*** Opening RECORDS SHOWN ***

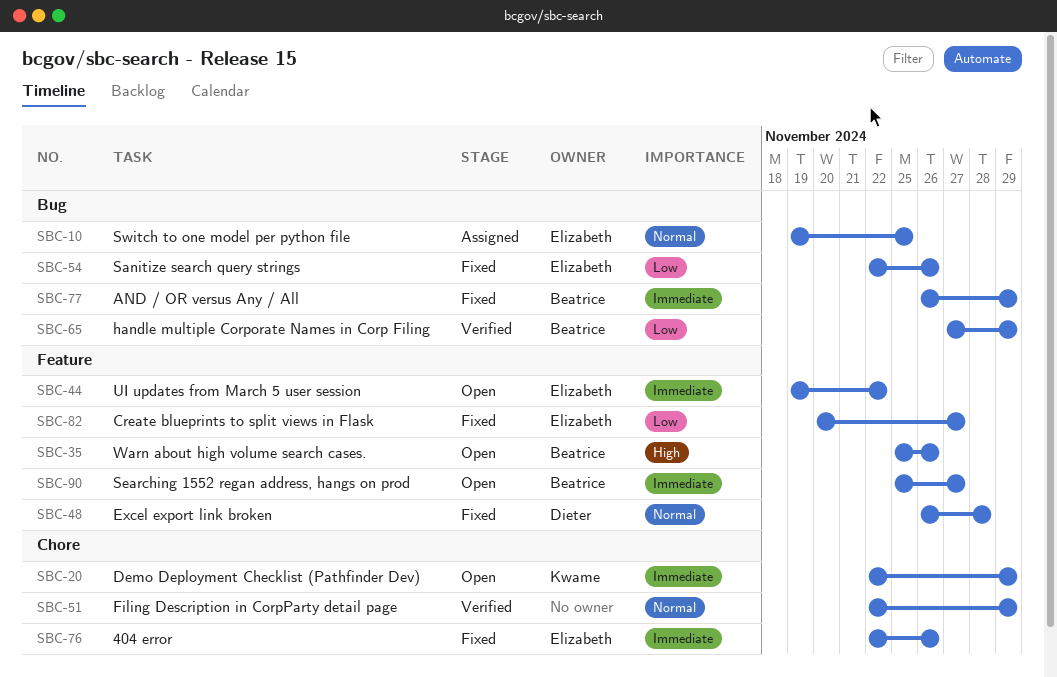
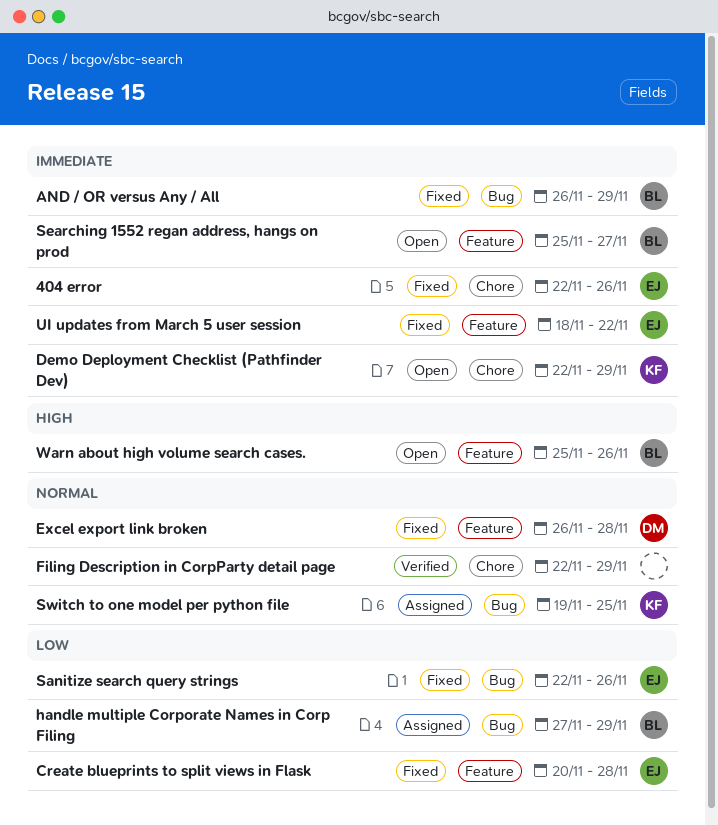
Create blueprints to split views in Flask, due: Nov 27 -> Nov 28
handle multiple Corporate Names in Corp Filing, status: Verified -> Assigned
Switch to one model per python file, owner: Elizabeth -> Kwame
UI updates from March 5 user session, status: Open -> Fixed
UI updates from March 5 user session, start: Nov 19 -> Nov 18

*** Closing RECORDS SHOWN ***

### [WHAT TO WORK ON]
What is needed is an exact printout of every line from the one with "handle multiple Corporate" through the end of the data, including both, and nothing more.

### [TASK ANSWER]
handle multiple Corporate Names in Corp Filing, status: Verified -> Assigned
Switch to one model per python file, owner: Elizabeth -> Kwame
UI updates from March 5 user session, status: Open -> Fixed
UI updates from March 5 user session, start: Nov 19 -> Nov 18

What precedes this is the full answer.